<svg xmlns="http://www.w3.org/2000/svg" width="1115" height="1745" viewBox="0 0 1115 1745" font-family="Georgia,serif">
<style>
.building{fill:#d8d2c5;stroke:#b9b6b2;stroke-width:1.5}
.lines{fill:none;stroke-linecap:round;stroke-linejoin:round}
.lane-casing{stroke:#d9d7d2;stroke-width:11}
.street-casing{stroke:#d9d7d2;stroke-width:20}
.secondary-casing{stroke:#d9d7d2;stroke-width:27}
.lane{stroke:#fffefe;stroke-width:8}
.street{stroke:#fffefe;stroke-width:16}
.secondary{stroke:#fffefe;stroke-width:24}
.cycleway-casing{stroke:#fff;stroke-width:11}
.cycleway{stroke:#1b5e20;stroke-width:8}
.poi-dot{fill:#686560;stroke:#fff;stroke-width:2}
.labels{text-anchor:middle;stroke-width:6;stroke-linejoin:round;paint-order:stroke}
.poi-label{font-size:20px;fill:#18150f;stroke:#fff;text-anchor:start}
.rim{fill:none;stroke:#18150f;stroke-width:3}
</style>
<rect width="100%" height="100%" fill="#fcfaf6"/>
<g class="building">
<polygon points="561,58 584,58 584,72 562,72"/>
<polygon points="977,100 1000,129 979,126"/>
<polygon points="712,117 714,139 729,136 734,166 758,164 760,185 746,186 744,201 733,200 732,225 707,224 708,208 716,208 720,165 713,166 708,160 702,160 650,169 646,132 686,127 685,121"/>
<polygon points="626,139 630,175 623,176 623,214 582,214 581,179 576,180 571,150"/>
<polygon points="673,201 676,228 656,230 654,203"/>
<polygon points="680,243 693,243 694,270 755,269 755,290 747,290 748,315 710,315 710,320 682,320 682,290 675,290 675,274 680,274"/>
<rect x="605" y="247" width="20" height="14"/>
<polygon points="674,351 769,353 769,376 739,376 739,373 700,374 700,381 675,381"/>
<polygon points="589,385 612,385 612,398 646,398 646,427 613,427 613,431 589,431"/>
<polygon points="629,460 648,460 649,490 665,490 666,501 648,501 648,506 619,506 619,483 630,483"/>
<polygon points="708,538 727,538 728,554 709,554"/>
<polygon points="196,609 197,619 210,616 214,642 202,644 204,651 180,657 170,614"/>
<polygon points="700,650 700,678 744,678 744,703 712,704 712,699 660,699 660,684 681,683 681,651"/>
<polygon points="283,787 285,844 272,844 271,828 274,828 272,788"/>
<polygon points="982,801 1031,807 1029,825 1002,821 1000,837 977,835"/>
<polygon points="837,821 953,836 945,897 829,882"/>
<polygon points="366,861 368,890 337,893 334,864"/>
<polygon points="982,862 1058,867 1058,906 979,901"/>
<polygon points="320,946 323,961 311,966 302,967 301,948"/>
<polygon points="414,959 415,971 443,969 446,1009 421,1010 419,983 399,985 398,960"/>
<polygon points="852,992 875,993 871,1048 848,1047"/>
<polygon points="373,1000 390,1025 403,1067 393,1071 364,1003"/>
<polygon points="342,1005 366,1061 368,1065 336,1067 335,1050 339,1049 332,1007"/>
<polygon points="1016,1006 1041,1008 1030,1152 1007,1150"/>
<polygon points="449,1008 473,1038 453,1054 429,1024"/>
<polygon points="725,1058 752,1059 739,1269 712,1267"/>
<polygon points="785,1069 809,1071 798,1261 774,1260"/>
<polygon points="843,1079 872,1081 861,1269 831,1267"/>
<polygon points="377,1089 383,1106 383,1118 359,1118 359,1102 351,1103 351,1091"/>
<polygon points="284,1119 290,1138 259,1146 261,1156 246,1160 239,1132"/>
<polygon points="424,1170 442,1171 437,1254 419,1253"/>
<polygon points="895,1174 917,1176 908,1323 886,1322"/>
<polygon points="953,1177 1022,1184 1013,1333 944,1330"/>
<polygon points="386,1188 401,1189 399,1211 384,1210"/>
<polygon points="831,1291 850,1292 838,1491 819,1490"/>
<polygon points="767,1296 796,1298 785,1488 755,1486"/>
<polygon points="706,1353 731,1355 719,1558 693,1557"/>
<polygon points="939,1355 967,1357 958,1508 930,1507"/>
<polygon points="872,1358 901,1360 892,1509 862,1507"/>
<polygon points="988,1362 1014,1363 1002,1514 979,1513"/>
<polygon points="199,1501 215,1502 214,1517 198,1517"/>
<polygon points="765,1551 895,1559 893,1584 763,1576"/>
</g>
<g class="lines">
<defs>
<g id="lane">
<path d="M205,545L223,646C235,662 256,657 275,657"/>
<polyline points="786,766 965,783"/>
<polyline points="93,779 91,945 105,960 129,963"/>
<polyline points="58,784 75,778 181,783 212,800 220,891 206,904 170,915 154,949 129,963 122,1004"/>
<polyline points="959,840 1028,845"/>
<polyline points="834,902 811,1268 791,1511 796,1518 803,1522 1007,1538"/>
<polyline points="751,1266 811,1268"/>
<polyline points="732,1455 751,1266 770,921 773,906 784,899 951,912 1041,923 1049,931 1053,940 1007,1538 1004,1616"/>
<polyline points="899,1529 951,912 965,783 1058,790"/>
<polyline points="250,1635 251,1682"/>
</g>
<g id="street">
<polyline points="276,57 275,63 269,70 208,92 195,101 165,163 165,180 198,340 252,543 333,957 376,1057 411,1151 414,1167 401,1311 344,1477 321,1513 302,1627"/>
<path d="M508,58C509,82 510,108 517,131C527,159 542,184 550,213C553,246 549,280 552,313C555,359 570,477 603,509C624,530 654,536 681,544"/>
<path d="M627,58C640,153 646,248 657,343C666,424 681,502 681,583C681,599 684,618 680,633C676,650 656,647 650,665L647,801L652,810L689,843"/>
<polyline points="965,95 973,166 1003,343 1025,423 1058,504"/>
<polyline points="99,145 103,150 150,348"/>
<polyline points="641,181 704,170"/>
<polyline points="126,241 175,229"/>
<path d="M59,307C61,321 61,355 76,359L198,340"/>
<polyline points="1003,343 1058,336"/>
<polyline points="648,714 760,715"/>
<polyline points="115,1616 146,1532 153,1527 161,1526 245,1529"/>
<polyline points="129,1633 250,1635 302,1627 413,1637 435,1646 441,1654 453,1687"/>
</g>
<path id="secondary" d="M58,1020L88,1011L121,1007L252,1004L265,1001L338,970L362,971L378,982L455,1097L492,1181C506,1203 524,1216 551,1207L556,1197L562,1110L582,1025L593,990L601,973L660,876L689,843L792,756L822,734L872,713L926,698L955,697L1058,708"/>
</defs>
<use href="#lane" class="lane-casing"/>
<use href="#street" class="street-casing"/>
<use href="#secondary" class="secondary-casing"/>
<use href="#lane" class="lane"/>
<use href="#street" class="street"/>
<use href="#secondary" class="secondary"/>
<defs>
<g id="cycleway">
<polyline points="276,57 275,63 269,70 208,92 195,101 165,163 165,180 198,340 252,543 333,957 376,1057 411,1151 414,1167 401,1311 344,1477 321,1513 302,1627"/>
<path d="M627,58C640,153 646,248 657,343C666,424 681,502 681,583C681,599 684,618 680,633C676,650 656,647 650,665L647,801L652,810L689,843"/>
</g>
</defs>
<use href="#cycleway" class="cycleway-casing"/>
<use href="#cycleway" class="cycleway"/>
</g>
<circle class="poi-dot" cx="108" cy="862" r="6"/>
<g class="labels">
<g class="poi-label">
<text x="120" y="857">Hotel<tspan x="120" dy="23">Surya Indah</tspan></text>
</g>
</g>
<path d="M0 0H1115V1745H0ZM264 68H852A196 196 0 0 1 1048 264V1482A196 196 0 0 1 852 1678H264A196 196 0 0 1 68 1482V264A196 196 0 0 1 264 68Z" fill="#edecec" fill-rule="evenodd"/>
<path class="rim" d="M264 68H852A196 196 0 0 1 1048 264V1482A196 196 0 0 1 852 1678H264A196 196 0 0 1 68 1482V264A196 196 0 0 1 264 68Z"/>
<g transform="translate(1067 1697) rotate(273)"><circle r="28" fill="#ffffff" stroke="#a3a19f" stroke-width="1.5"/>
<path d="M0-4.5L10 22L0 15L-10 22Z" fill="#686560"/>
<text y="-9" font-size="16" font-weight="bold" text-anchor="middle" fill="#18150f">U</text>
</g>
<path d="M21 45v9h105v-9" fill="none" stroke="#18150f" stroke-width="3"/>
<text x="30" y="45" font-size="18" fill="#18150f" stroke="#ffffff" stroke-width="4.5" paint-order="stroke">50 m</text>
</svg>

Task objective:
Copy each line above where the string "middle" occurs.

Task output:
.labels{text-anchor:middle;stroke-width:6;stroke-linejoin:round;paint-order:stroke}
<text y="-9" font-size="16" font-weight="bold" text-anchor="middle" fill="#18150f">U</text>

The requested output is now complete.